= THE REQUEST =
Give these lines again with "Entidad externa" changed to "Agente externo" and everything else left the same. Leave out the pictures.

= MATERIAL =
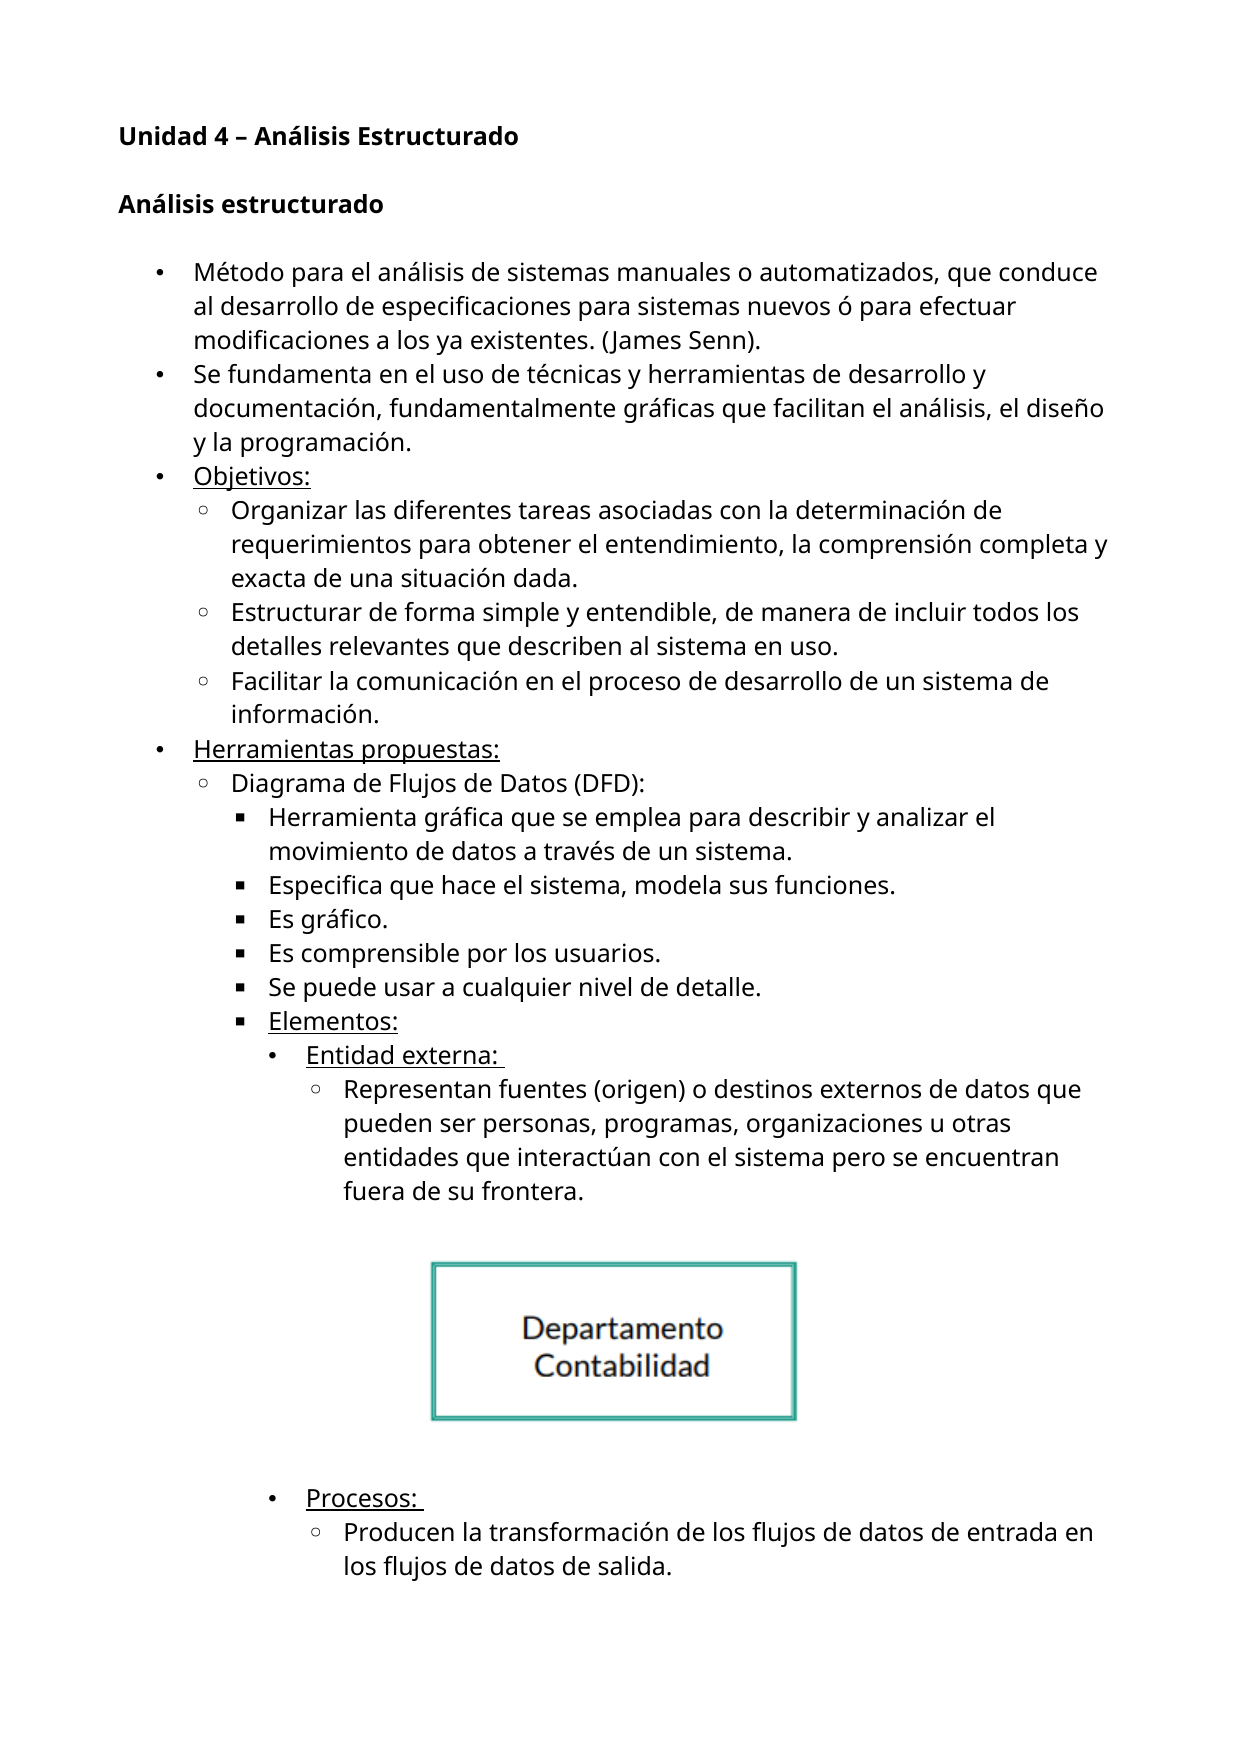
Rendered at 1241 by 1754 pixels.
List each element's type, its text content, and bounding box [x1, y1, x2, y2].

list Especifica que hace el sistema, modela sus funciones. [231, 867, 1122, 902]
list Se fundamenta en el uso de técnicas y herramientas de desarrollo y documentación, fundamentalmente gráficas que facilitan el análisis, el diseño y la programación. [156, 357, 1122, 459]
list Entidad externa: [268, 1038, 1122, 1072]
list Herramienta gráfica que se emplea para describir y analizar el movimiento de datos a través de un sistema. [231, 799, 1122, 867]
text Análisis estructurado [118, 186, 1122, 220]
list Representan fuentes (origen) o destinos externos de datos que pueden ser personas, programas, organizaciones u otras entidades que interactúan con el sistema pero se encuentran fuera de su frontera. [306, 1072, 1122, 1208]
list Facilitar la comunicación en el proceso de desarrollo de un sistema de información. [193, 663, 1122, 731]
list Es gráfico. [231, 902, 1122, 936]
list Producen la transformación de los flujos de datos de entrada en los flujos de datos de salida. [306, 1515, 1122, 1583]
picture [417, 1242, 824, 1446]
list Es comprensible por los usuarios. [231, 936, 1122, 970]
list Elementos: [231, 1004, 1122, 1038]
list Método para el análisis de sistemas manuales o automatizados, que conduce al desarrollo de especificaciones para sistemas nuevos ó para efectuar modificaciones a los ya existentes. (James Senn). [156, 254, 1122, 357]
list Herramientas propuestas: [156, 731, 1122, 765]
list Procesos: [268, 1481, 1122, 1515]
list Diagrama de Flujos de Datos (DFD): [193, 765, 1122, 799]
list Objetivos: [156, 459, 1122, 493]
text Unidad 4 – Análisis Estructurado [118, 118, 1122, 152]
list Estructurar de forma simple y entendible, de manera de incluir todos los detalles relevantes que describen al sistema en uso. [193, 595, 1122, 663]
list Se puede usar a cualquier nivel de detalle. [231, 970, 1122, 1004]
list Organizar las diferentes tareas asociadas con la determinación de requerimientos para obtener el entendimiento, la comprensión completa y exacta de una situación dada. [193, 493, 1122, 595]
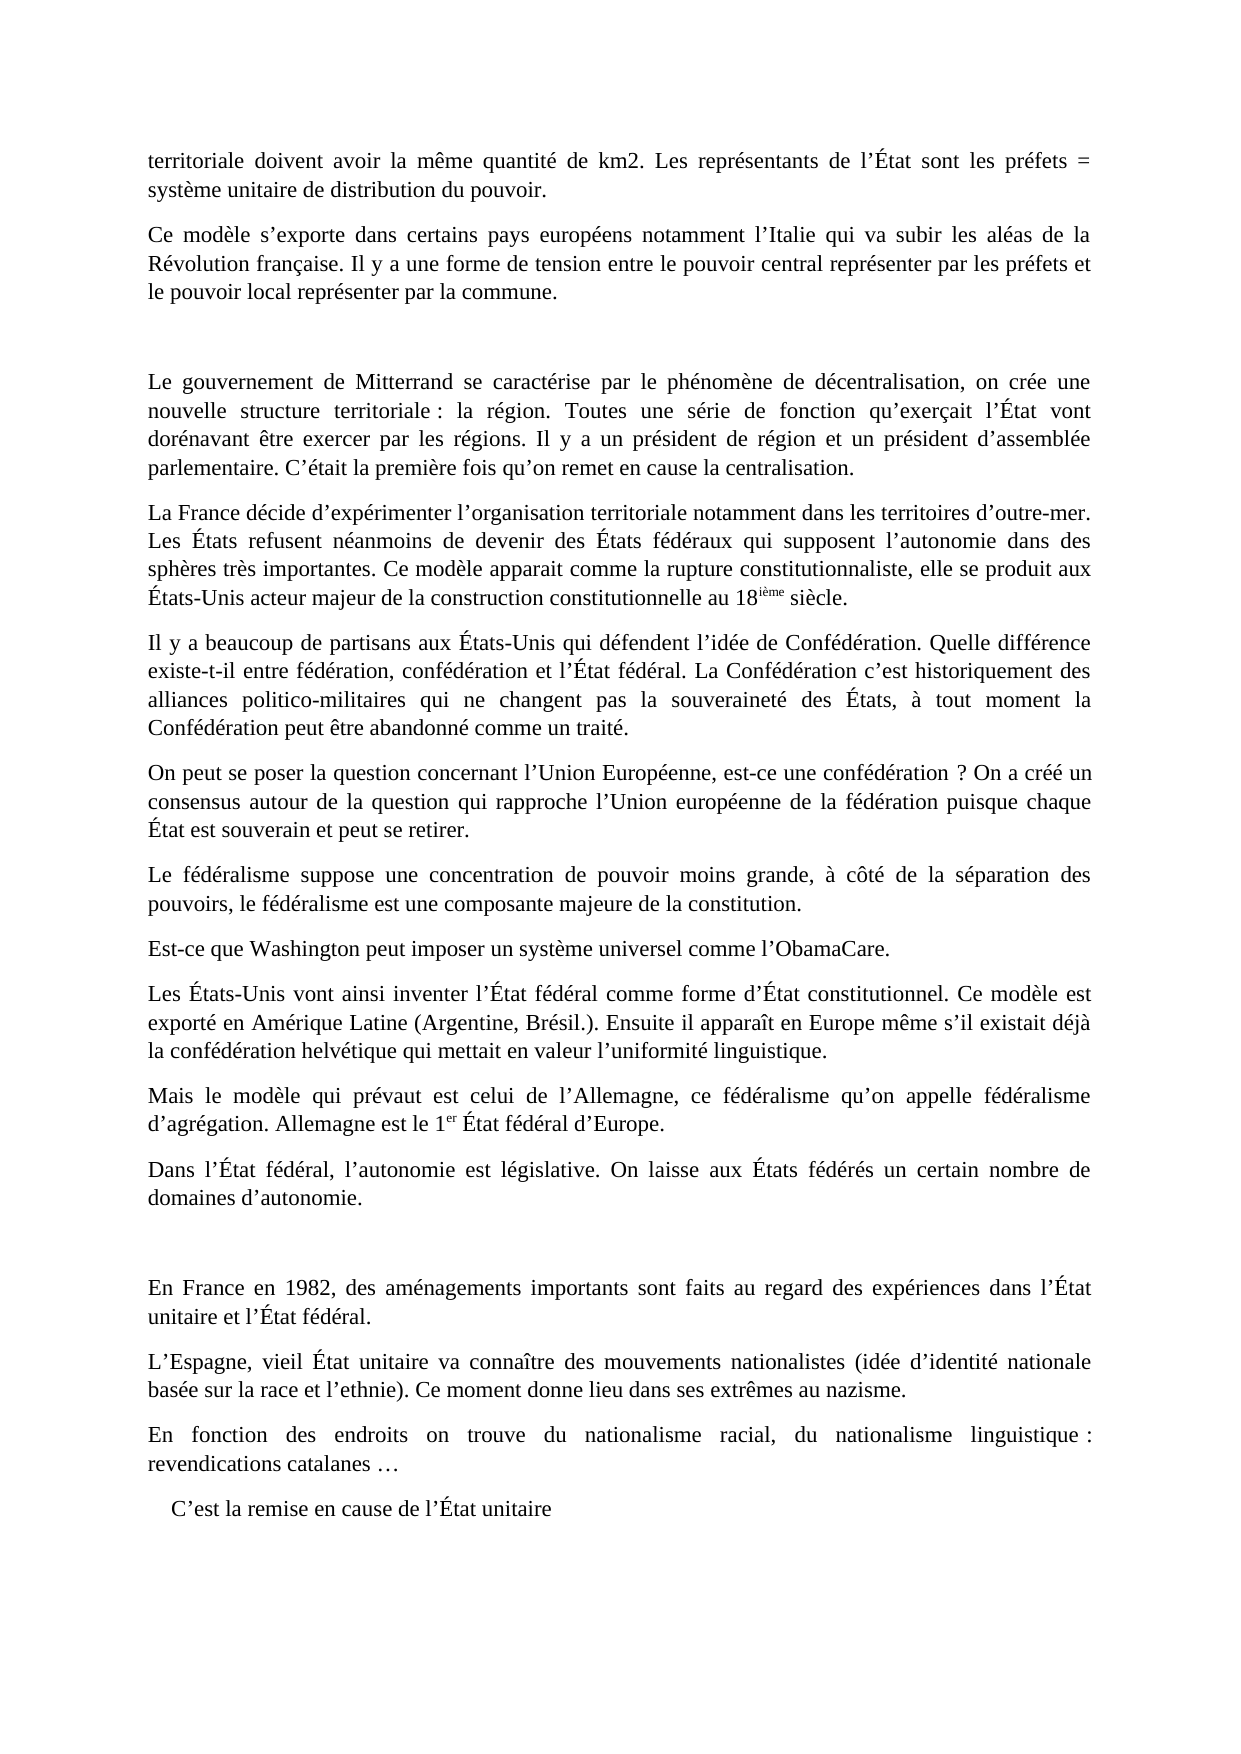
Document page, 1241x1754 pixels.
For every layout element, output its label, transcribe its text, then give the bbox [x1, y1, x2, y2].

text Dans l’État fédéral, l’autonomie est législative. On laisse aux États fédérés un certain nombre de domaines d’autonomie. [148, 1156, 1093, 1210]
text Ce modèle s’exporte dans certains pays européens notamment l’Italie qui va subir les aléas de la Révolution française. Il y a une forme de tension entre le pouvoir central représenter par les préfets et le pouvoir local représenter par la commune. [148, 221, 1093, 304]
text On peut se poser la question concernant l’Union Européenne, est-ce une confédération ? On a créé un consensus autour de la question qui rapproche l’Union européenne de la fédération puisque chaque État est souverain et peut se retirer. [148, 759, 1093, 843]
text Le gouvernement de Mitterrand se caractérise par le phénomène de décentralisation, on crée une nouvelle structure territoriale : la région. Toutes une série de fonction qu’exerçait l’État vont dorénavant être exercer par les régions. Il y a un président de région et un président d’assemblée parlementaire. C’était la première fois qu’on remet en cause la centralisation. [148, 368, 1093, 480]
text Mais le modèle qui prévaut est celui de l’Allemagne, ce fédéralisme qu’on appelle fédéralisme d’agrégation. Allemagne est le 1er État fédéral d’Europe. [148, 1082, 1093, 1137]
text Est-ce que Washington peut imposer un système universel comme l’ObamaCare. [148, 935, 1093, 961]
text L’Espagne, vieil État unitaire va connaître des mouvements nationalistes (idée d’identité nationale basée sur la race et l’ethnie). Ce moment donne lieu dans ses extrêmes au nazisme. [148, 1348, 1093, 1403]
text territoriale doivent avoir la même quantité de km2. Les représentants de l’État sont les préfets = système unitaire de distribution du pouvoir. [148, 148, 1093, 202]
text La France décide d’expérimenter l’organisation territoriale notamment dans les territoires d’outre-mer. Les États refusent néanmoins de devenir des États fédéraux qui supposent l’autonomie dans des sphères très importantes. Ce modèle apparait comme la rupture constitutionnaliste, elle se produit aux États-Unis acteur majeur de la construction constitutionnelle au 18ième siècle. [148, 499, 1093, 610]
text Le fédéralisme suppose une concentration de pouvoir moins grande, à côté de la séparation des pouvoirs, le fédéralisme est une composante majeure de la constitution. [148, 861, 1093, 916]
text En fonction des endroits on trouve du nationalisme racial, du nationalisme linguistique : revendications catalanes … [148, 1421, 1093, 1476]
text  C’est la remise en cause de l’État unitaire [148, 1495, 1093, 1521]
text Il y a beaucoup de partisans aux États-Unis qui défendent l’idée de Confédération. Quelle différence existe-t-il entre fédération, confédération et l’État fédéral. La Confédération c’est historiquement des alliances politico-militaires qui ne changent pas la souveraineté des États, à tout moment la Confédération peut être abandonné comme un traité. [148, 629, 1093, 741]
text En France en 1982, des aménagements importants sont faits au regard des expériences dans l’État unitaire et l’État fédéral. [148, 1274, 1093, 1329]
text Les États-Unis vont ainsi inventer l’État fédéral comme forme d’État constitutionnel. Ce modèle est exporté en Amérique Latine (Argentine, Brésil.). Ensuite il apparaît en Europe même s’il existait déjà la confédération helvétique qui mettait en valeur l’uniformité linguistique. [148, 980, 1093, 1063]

= THE REPLY =
Rendered at 1241 by 1754 pixels.
List each element's type, its text content, and bounding box [x1, y1, x2, y2].

list Especifica que hace el sistema, modela sus funciones. [231, 867, 1122, 902]
list Se fundamenta en el uso de técnicas y herramientas de desarrollo y documentación, fundamentalmente gráficas que facilitan el análisis, el diseño y la programación. [156, 357, 1122, 459]
list Agente externo: [268, 1038, 1122, 1072]
list Herramienta gráfica que se emplea para describir y analizar el movimiento de datos a través de un sistema. [231, 799, 1122, 867]
text Análisis estructurado [118, 186, 1122, 220]
list Representan fuentes (origen) o destinos externos de datos que pueden ser personas, programas, organizaciones u otras entidades que interactúan con el sistema pero se encuentran fuera de su frontera. [306, 1072, 1122, 1208]
list Facilitar la comunicación en el proceso de desarrollo de un sistema de información. [193, 663, 1122, 731]
list Es gráfico. [231, 902, 1122, 936]
list Producen la transformación de los flujos de datos de entrada en los flujos de datos de salida. [306, 1515, 1122, 1583]
picture [417, 1242, 824, 1446]
list Es comprensible por los usuarios. [231, 936, 1122, 970]
list Elementos: [231, 1004, 1122, 1038]
list Método para el análisis de sistemas manuales o automatizados, que conduce al desarrollo de especificaciones para sistemas nuevos ó para efectuar modificaciones a los ya existentes. (James Senn). [156, 254, 1122, 357]
list Herramientas propuestas: [156, 731, 1122, 765]
list Procesos: [268, 1481, 1122, 1515]
list Diagrama de Flujos de Datos (DFD): [193, 765, 1122, 799]
list Objetivos: [156, 459, 1122, 493]
text Unidad 4 – Análisis Estructurado [118, 118, 1122, 152]
list Estructurar de forma simple y entendible, de manera de incluir todos los detalles relevantes que describen al sistema en uso. [193, 595, 1122, 663]
list Se puede usar a cualquier nivel de detalle. [231, 970, 1122, 1004]
list Organizar las diferentes tareas asociadas con la determinación de requerimientos para obtener el entendimiento, la comprensión completa y exacta de una situación dada. [193, 493, 1122, 595]
Document page, 1241x1754 pixels.
For every layout element, output its label, transcribe its text, then give the bbox [x1, y1, x2, y2].

text Dans l’État fédéral, l’autonomie est législative. On laisse aux États fédérés un certain nombre de domaines d’autonomie. [148, 1156, 1093, 1210]
text Ce modèle s’exporte dans certains pays européens notamment l’Italie qui va subir les aléas de la Révolution française. Il y a une forme de tension entre le pouvoir central représenter par les préfets et le pouvoir local représenter par la commune. [148, 221, 1093, 304]
text On peut se poser la question concernant l’Union Européenne, est-ce une confédération ? On a créé un consensus autour de la question qui rapproche l’Union européenne de la fédération puisque chaque État est souverain et peut se retirer. [148, 759, 1093, 843]
text Le gouvernement de Mitterrand se caractérise par le phénomène de décentralisation, on crée une nouvelle structure territoriale : la région. Toutes une série de fonction qu’exerçait l’État vont dorénavant être exercer par les régions. Il y a un président de région et un président d’assemblée parlementaire. C’était la première fois qu’on remet en cause la centralisation. [148, 368, 1093, 480]
text Mais le modèle qui prévaut est celui de l’Allemagne, ce fédéralisme qu’on appelle fédéralisme d’agrégation. Allemagne est le 1er État fédéral d’Europe. [148, 1082, 1093, 1137]
text Est-ce que Washington peut imposer un système universel comme l’ObamaCare. [148, 935, 1093, 961]
text L’Espagne, vieil État unitaire va connaître des mouvements nationalistes (idée d’identité nationale basée sur la race et l’ethnie). Ce moment donne lieu dans ses extrêmes au nazisme. [148, 1348, 1093, 1403]
text territoriale doivent avoir la même quantité de km2. Les représentants de l’État sont les préfets = système unitaire de distribution du pouvoir. [148, 148, 1093, 202]
text La France décide d’expérimenter l’organisation territoriale notamment dans les territoires d’outre-mer. Les États refusent néanmoins de devenir des États fédéraux qui supposent l’autonomie dans des sphères très importantes. Ce modèle apparait comme la rupture constitutionnaliste, elle se produit aux États-Unis acteur majeur de la construction constitutionnelle au 18ième siècle. [148, 499, 1093, 610]
text Le fédéralisme suppose une concentration de pouvoir moins grande, à côté de la séparation des pouvoirs, le fédéralisme est une composante majeure de la constitution. [148, 861, 1093, 916]
text En fonction des endroits on trouve du nationalisme racial, du nationalisme linguistique : revendications catalanes … [148, 1421, 1093, 1476]
text  C’est la remise en cause de l’État unitaire [148, 1495, 1093, 1521]
text Il y a beaucoup de partisans aux États-Unis qui défendent l’idée de Confédération. Quelle différence existe-t-il entre fédération, confédération et l’État fédéral. La Confédération c’est historiquement des alliances politico-militaires qui ne changent pas la souveraineté des États, à tout moment la Confédération peut être abandonné comme un traité. [148, 629, 1093, 741]
text En France en 1982, des aménagements importants sont faits au regard des expériences dans l’État unitaire et l’État fédéral. [148, 1274, 1093, 1329]
text Les États-Unis vont ainsi inventer l’État fédéral comme forme d’État constitutionnel. Ce modèle est exporté en Amérique Latine (Argentine, Brésil.). Ensuite il apparaît en Europe même s’il existait déjà la confédération helvétique qui mettait en valeur l’uniformité linguistique. [148, 980, 1093, 1063]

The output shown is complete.